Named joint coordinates
========================
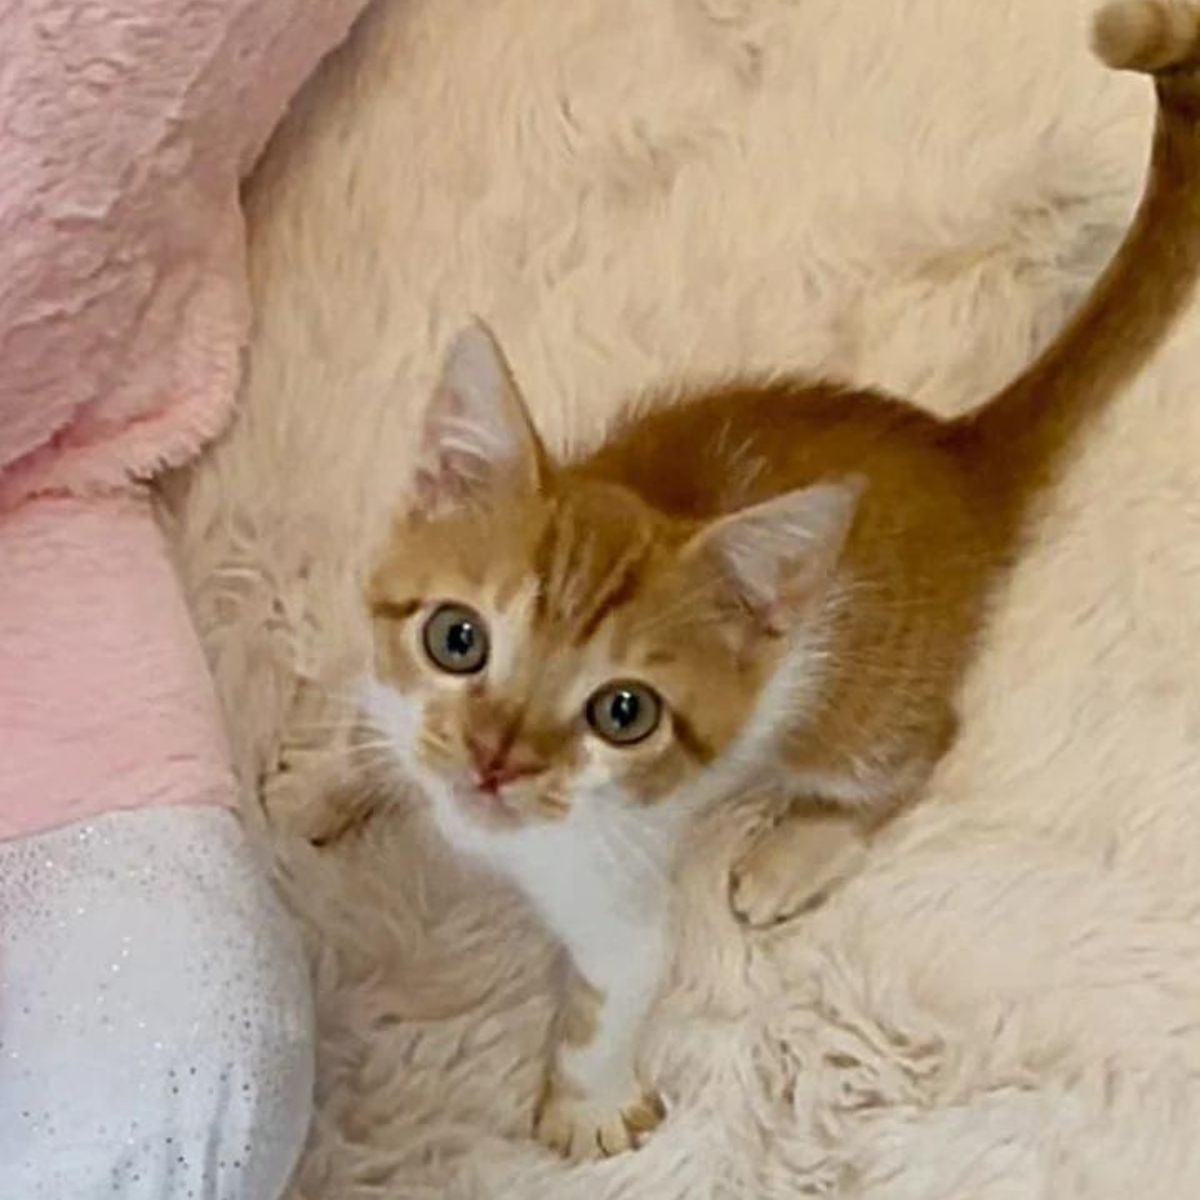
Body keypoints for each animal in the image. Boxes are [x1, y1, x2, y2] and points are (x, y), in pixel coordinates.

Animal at [364, 2, 1200, 1161]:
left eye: (624, 712)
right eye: (458, 638)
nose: (494, 762)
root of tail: (956, 453)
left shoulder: (615, 880)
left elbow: (612, 995)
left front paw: (589, 1104)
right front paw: (312, 781)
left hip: (856, 705)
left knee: (919, 743)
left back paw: (798, 849)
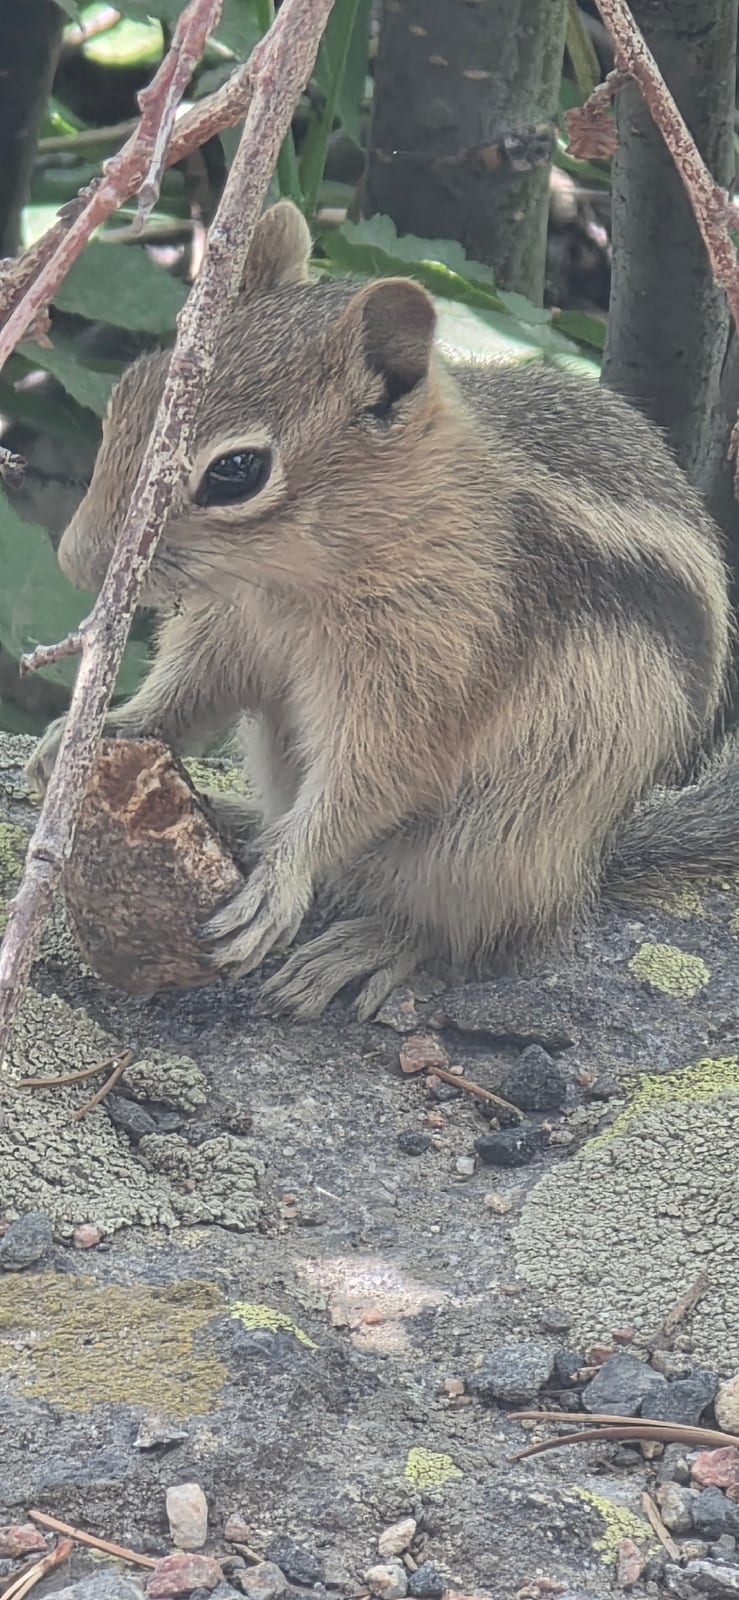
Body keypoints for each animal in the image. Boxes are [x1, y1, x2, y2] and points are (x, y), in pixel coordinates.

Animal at [25, 199, 738, 1020]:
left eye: (236, 471)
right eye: (130, 393)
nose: (77, 560)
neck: (291, 582)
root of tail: (588, 870)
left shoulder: (428, 665)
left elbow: (375, 774)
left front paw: (283, 877)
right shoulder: (230, 630)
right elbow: (192, 692)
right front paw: (94, 734)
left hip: (501, 832)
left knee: (465, 925)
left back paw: (364, 942)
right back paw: (240, 821)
========================
Your goal: Lines with "right": find them in the data and copy each one.

Solution for this exercise:
right eye: (458, 638)
right front paw: (312, 781)
right eye: (130, 393)
right shoulder: (230, 630)
right elbow: (192, 692)
right front paw: (94, 734)
right back paw: (240, 821)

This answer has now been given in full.